> What is being asked:
Copy word for word, please, the lines of the entries below running from the one containing "thumb tip: (139, 180)" to the one containing "pinky tip: (241, 208)", both ends included.

________________

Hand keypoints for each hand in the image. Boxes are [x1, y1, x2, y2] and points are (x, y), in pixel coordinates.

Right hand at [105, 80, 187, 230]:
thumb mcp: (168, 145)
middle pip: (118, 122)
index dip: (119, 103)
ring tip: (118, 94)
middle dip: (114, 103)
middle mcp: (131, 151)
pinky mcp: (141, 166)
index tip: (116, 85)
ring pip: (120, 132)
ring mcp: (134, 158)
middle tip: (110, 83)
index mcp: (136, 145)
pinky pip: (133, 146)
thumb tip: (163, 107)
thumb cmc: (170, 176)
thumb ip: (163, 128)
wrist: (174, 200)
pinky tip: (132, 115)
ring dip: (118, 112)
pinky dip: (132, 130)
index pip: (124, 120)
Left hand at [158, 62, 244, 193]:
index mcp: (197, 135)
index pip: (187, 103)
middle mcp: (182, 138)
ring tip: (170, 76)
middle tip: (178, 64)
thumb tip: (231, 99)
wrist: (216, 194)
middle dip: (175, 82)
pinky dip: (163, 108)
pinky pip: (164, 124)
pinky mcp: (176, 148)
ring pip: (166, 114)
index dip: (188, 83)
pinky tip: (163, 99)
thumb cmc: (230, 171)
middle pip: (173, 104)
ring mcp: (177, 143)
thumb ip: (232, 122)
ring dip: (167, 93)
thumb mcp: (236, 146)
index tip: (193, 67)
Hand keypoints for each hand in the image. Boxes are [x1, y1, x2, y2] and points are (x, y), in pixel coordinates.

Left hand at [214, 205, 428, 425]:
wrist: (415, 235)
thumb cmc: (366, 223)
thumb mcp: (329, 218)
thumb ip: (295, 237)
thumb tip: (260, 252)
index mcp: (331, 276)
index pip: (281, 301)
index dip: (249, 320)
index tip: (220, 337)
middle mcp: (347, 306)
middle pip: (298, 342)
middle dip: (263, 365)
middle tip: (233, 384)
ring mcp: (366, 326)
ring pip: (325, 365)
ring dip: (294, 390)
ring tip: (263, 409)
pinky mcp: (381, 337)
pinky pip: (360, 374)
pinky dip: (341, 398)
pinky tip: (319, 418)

________________

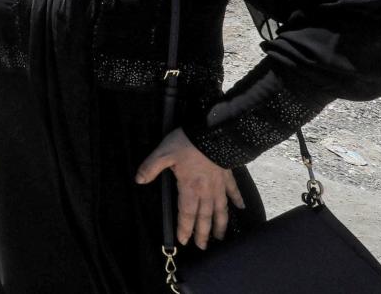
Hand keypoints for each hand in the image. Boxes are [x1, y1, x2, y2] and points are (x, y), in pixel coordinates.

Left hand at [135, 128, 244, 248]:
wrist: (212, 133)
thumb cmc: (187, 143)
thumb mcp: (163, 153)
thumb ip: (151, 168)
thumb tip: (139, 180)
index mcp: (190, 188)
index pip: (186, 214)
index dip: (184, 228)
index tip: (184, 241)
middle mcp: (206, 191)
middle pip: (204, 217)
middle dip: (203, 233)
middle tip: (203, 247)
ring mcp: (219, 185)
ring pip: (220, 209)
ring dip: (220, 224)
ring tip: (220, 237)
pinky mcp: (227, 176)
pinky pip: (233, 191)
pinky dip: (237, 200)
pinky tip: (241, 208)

________________

> Problem solution:
thumb tip: (139, 180)
index mcp: (190, 188)
index pip: (186, 214)
index dip: (184, 228)
index tip: (184, 241)
middle mcp: (206, 191)
middle pip: (204, 217)
middle dip: (203, 233)
middle tip: (203, 247)
ring mcp: (219, 185)
ring pip: (220, 209)
ring dip: (220, 224)
ring tip: (220, 237)
pinky mcp: (227, 176)
pinky pip: (233, 191)
pinky dip: (237, 200)
pinky tip: (241, 208)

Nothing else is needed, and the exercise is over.